_Job item_
Reproduce the listing below word for word, starting at the line containing "Each board is" and continuing through the end of the listing.

[Items from a data source]
○ ○ ○

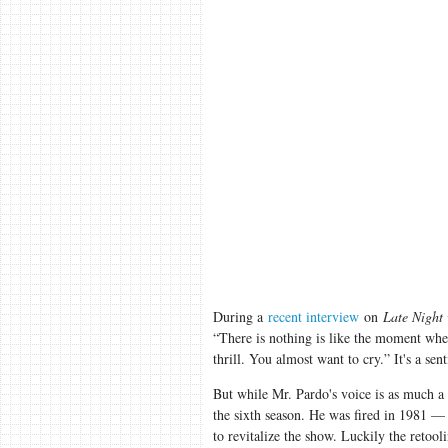
During a
recent interview
on
Late Night
“There is nothing is like the moment whe
thrill. You almost want to cry.” It's a s
But while Mr. Pardo's voice is as much a
the sixth season. He was fired in 1981 —
to revitalize the show. Luckily the retool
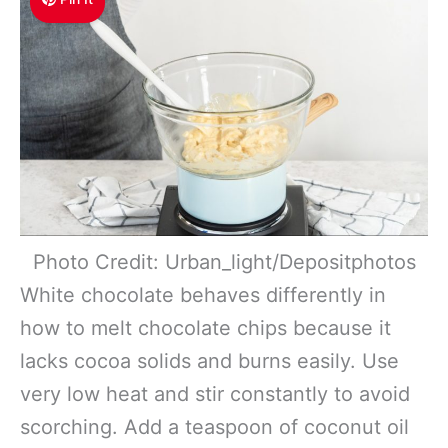
Photo Credit: Urban_light/Depositphotos
White chocolate behaves differently in
how to melt chocolate chips because it
lacks cocoa solids and burns easily. Use
very low heat and stir constantly to avoid
scorching. Add a teaspoon of coconut oil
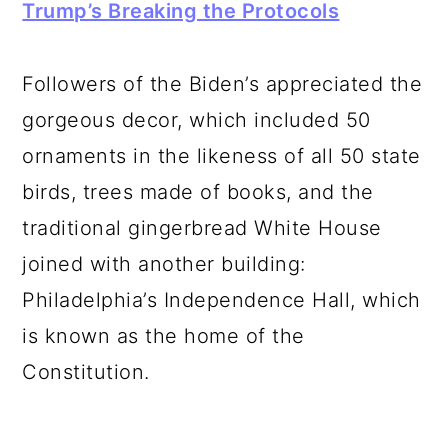
Trump’s Breaking the Protocols
Followers of the Biden’s appreciated the
gorgeous decor, which included 50
ornaments in the likeness of all 50 state
birds, trees made of books, and the
traditional gingerbread White House
joined with another building:
Philadelphia’s Independence Hall, which
is known as the home of the
Constitution.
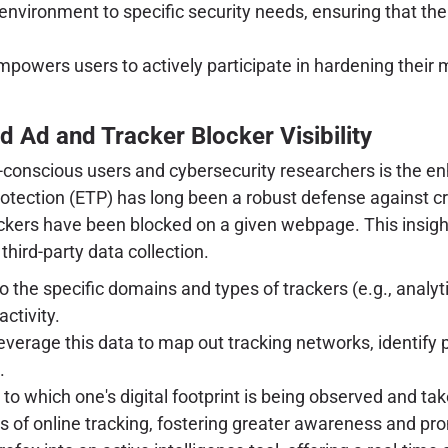
environment to specific security needs, ensuring that th
mpowers users to actively participate in hardening their
 Ad and Tracker Blocker Visibility
-conscious users and cybersecurity researchers is the enha
rotection (ETP) has long been a robust defense against c
ackers have been blocked on a given webpage. This insight
third-party data collection.
 the specific domains and types of trackers (e.g., analyt
ctivity.
verage this data to map out tracking networks, identify p
.
to which one's digital footprint is being observed and t
 of online tracking, fostering greater awareness and pr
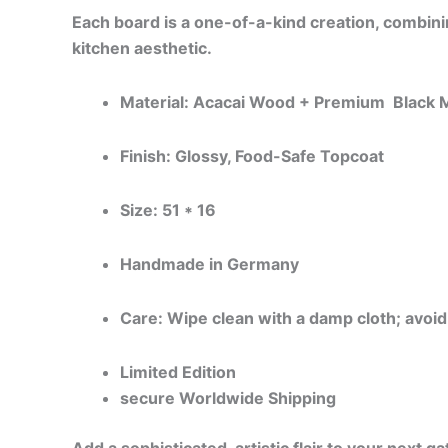
Each board is a one-of-a-kind creation, combining
kitchen aesthetic.
Material: Acacai Wood + Premium Black M
Finish: Glossy, Food-Safe Topcoat
Size: 51 * 16
Handmade in Germany
Care: Wipe clean with a damp cloth; avoid
Limited Edition
secure Worldwide Shipping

○ ○ ○

_Response to this task_
Each board is a one-of-a-kind creation, combining
kitchen aesthetic.
Material: Acacai Wood + Premium Black M
Finish: Glossy, Food-Safe Topcoat
Size: 51 * 16
Handmade in Germany
Care: Wipe clean with a damp cloth; avoid
Limited Edition
secure Worldwide Shipping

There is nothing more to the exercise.